AB Komisyonu Başkanı Barroso’nun TBMM de yaptığı konuşma son derece önem yaşıyor. Türkiye’yi tarihsel sürecinde...

AB Komisyonu Başkanı Barroso’nun TBMM de yaptığı konuşma son derece önem yaşıyor. Türkiye’yi tarihsel sürecinde doğru tanımış Barroso. Ancak, bugüne ve ülkedeki son gelişmelere aynı düzeyde hâkim olmadığı da gözden kaçmadı.
İki gün boyunca yaptığı konuşmalarla AB’nin Başbakanı gibi kabul edilen Komisyon Başkanlığına ne kadar yakıştığını da gösterdi.
Sakin, dengeli, çatıştıran değil barıştıran bir üslubu benimsemesi, AB karşıtlarının beklentilerini boşa çıkardı. Ortaya koyduğu düşüncelerin 10 yıl sonra Türkiye’de tartışmasız kabul göreceği şimdiden belli.

•••

Barroso Türkiye’nin laik, demokratik bir cumhuriyet olması nedeniyle AB içinde yer alacağını dile getirdi.
Bir Müslüman ülke olarak, laiklik ile “köktendinciliğe” karşı ciddi bir alternatif oluşturduğunu vurguladı. Samimi olarak Türkiye’nin AB üyesi olmasını istediklerini belirtti.
İç işlerine yönelik müdahalelerin ortaklığın temel hakkı olduğunu söyledi. “Birlikte yaşamaya karar verenler, yaşam koşullarını birlikte oluşturma hakkına sahiptir” dedi.
Yapılan tartışmalara, üyelik dışı önerilen yöntemlere kulak asılmaması gerektiğini ekleyerek, İngiltere’nin bir kez, kendi ülkesi de dahil olmak üzere birçok ülkenin üyelik görüşmelerinde karşılaştıkları “ret” kararlarını hatırlattı. Yılmadıklarını tüm olumsuzluklara rağmen üye olmayı başardıklarını dile getirdi.
Barroso’nun telkini; “Önemli olan kendiniz için bir şey istemektir. Ve o istediğinizi elde etmek için gerekeni yapmaktır” oldu.

•••

Bunlar doğru sözler...
Ancak, laikliği överken daha sonra dile getirdiği “kadınların başörtüsü takmalarındaki özgürlük” düşüncesi, demokrasi ile laiklik çelişkisine vurgu ve AKP’nin kapatılma davasıyla ilgili görüşleri, Türkiye’yi “yarım anladığı” izlenimi veriyor.
Bir kere Türkiye’de tüm kadınların nasıl örtüneceklerini engelleyen bir yasak yok. Ancak, son zamanlarda başını örtmeyenlere karşı “taciz” var. Şimdileri buna “mahalle baskısı” deniliyor.
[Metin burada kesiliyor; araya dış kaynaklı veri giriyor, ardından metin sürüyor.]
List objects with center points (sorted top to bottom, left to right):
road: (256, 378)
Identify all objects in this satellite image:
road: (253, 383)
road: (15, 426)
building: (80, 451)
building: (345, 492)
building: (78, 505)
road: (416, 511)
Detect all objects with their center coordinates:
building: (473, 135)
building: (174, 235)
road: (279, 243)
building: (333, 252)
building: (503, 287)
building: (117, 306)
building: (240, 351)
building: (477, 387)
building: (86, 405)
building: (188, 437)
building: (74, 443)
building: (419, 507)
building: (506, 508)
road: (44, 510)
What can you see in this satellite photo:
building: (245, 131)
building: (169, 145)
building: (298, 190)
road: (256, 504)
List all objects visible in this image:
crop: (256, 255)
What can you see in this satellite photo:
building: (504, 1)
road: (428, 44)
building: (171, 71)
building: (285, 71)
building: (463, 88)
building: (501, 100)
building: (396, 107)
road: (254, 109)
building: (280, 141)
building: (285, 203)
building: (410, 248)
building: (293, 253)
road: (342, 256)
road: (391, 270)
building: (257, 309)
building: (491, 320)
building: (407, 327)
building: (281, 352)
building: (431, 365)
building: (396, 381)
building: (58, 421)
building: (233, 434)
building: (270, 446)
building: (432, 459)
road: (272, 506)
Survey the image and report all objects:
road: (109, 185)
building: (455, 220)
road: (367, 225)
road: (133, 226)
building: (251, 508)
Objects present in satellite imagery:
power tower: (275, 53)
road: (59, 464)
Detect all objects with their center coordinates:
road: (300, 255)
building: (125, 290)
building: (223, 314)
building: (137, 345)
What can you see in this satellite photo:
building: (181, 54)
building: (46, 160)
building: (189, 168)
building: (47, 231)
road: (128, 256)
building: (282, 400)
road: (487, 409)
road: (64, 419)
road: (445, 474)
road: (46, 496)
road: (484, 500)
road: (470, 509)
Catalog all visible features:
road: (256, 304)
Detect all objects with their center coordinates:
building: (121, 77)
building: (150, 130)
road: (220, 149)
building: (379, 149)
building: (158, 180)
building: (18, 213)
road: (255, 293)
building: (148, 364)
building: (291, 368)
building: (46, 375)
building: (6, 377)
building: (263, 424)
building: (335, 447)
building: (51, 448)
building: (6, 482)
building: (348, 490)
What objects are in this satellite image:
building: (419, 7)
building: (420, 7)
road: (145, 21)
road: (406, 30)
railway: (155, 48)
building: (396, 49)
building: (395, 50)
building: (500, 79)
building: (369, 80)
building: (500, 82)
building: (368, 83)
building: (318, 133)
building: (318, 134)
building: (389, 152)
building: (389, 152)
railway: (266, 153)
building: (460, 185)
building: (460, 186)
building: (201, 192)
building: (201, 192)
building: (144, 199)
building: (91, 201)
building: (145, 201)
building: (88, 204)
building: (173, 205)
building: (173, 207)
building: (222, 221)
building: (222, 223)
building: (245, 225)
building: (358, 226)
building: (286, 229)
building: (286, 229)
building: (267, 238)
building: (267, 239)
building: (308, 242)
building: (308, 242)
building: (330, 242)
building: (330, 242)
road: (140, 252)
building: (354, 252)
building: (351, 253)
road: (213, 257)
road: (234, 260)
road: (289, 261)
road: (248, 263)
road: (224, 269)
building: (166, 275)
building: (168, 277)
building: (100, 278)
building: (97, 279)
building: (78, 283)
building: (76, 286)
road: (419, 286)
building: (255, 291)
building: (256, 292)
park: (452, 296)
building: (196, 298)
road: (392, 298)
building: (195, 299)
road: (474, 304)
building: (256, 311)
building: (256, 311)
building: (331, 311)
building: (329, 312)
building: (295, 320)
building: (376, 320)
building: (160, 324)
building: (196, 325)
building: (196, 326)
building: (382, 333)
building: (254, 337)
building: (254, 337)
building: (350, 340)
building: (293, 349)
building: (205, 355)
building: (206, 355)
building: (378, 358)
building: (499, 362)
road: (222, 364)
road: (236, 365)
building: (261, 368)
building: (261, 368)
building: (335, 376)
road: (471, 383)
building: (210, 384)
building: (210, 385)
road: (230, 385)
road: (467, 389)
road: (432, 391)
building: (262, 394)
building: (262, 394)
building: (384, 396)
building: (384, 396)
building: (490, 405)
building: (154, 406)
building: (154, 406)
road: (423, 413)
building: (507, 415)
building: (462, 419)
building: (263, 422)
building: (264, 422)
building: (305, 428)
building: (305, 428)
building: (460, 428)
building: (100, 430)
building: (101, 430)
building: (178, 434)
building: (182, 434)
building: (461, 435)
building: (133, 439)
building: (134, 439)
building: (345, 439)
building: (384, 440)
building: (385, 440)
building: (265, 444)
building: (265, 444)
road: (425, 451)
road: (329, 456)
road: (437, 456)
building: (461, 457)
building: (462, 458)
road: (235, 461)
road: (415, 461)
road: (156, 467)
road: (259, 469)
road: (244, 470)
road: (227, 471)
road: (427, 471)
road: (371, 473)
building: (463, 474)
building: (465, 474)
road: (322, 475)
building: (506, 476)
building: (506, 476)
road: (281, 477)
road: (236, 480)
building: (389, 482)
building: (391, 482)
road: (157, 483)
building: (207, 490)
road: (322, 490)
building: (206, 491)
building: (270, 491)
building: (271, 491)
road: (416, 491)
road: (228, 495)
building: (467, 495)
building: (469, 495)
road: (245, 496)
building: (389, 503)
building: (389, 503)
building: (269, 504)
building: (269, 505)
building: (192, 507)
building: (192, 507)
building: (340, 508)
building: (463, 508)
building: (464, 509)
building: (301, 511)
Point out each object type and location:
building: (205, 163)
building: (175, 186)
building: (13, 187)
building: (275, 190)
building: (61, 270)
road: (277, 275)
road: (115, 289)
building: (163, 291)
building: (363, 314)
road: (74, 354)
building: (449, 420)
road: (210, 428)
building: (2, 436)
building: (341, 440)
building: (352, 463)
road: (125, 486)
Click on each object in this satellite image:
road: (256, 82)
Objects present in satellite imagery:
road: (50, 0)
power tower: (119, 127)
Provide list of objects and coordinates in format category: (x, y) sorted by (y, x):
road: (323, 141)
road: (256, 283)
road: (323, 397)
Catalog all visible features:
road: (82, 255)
Dinde yeri olup olmadığı tartışılan “türban” bile, her yerde serbestçe takılıyor. Ülkedeki tüm mesele, “kamu yaşantısına dinin sokulmaması.” Dinin “siyasallaşarak” Türkiye yönetiminde” etkin hale gelmemesi.
Üniversitelerde türban yasağı “özgürlük kavramında” düşünüldüğünde insanları şaşırtıyor. Ancak, siyasi simge olarak “dinin siyasal yaşamın içinde tutulması” hedefinin sembolü “türban” olursa buna müsaade etmek zorlaşıyor.
Demokrasinin, hak ve özgürlüklerin tam olabilmesi için bizim gibi ülkelerde laiklik kavramına daha sıkı sarılmak gerekiyor.
Hıristiyan ülkelerde laikliğin tarifi de, kavgası da yok. Ancak onlar, kana ve şiddete dayalı dehşet dolu olaylar yaşadılar. Ve yaşanılan o vahşetler sonrasında “kilisenin” devlet işlerinden ayrılmasını sağladılar. Bugün hiçbir kilise, bırakın kamu işlerine karışmayı, kamunun yanından bile geçmez…
Barroso bizi çok iyi anlayamadığı için bu düşüncelerinde “çelişkili” görülüyor.

•••

Bu çelişki, AKP davası karşısında şaşırmasına neden oluyor.
Anayasa hükmünü “yok etme odağı” haline gelen AKP’ye yasalar gereği kapatma davası açılması hukukun zorlaması!
Barroso’nun şaşırmasında haklılık payı var. Demokrasilerde partiler kapatılmamalı!
Ancak AB ülkeleri de anayasalarına, insanca yaşam ilkelerine ve demokrasiye aykırı olan partileri kapatıyor.
Hatta büyük çoğunlukla iktidara gelen Avusturya Başbakanı Haydier’in iktidarını bile yok kabul edebiliyor! Maalesef Türkiye’deki yasalar ve anayasal kurumlar, “laikliğin kaldırılmasında odak haline” getirdiğini gördükleri partileri kapatabilme yetkisine sahip.
Mevcut yasalara göre yapılan bir uygulamayı tartışabiliriz. Ama hukuku halkın karşısına çıkaramayız. Böyle olunca evrensel hukuk yerine “şeriat hukuku isteyenleri” güçlendirmiş oluruz. Parti kapatma yetkisini “demokratik devlet, örgütlü toplum ve özgür bireyi” yaratma hedefinde olan çağdaş anayasalarla kaldırabiliriz.

•••

Türkiye AB istiyor diye değil.
Ülkemizin çağdaş, saygın, uygar ve tam demokratik bir ülke olması, hukukun üstünlüğüne inanmış sosyal bir devlet tarafından yönetilmesi için “yeni bir anayasa” yapmalı!
Ancak bu anayasa yazımının zamanlaması çok önemli!
AKP davası Anayasa Mahkemesi’nde sonuçlandıktan sonra toplumun tüm unsurları ile bu işe girişilmeli.
Darbeler ve savaşlar dışında da Türkiye, Anayasa yapabileceğini gösterebilmeli!